В реанимации совсем другое времяисчисление. В минуте вовсе не 60 секунд, нет ни времени суток, ни времени года. Есть только «сейчас», а скорость течения часов и минут меняется в зависимости от настроения самого пациента. Как ни странно, там очень много жизни – она становится чем-то осязаемым, уловимым. Вот я сделала вдох – это жизнь. Зачесался живот, я в состоянии поднять руку и почесать его – это жизнь. Вот я открыла глаза и вижу людей, вижу цвета, слышу голоса, чувствую запахи – это все жизнь. У меня получается мыслить, я могу писать и читать, чувствую прикосновение мамы – во всем этом столько жизни!

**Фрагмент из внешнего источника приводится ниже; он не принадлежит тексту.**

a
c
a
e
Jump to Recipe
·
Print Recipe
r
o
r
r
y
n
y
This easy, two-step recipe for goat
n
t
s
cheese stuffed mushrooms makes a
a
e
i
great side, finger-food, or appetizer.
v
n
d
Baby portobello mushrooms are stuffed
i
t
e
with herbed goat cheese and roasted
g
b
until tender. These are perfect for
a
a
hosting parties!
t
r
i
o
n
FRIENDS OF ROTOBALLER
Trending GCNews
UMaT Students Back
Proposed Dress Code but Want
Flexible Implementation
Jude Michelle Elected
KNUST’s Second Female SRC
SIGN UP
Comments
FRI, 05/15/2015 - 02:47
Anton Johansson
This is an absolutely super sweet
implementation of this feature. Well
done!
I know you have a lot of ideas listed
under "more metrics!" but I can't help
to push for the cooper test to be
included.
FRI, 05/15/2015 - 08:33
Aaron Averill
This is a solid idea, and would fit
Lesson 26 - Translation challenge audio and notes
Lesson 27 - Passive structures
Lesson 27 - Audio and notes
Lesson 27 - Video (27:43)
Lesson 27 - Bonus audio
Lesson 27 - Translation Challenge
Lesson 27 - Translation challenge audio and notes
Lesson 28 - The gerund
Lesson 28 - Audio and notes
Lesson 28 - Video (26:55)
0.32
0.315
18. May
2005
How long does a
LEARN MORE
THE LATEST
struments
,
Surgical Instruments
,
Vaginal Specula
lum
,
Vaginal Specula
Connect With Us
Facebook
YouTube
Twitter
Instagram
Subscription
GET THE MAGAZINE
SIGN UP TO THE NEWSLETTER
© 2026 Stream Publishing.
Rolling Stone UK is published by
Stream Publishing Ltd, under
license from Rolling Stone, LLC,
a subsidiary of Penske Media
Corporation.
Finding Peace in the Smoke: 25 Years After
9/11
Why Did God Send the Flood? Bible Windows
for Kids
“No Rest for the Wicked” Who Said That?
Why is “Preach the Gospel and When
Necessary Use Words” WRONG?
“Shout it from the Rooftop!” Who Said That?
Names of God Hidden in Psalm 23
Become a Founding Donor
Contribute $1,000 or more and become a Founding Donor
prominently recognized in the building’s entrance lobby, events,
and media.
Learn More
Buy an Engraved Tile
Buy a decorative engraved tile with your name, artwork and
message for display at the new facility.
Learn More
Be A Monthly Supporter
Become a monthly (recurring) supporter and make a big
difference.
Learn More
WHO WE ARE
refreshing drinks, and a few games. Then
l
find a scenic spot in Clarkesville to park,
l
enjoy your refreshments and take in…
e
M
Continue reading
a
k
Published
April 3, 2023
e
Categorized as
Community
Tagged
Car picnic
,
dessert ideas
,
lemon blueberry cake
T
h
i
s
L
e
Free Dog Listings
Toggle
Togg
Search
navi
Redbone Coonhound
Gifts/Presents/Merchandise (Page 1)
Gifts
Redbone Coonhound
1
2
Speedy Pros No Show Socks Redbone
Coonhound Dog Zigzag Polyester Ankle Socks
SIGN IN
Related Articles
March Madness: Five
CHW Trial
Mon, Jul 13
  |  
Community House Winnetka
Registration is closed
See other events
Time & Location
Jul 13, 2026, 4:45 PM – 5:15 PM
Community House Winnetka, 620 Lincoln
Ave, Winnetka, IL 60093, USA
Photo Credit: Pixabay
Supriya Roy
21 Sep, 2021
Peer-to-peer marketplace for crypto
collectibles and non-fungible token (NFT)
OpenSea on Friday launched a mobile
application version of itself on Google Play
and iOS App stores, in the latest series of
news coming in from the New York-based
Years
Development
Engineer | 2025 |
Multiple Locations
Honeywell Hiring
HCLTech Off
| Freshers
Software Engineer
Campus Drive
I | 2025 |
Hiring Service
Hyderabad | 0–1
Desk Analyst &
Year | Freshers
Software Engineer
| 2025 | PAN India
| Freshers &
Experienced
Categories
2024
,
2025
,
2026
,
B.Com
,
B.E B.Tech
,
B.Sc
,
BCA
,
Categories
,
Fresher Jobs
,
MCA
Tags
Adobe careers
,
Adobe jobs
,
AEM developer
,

Невозможно не хотеть цепляться за нее, все существо борется за возможность продолжать быть частью этого удивительного мира. Самыми счастливыми были те моменты, когда в поле моего зрения появлялись знакомые лица. В первый же день приехали одногруппники – Дима Столбов с Ксюшей Кузнецовой. Чувства переполняли – я была бесконечно рада тому, что им так важно знать, что я есть, что я в сознании. Могу сказать им: «Я жива» – и разделить с ними эту радость.
Им нельзя было находиться в реанимации, врачи даже родителей пускали неохотно, на 15 минут в день. Дима Столбов врал, что он – мой родной брат, что «только на минутку». Но правила есть правила, едины для всех. Они с Ксюшей буквально прорывались ко мне, пока никто не видел, были у меня не больше двух минут, но это не имело значения, ведь для меня времени тогда не существовало, это было просто прекрасное «сейчас».
Я помню, мы приехали к Кате в первый день около трех часов дня, смеялись, думали, что все несерьезно. Думали, что скоро заберем ее с собой и продолжим гулять, развлекаться. Но когда стали подниматься на этаж в ожоговое отделение, до меня потихоньку начало доходить, что все не так радужно, как мы думаем.
Когда мы начали надевать халаты – по мне побежали мурашки.
Мы вошли в реанимацию, и нам стало понятно, что шуток больше не будет.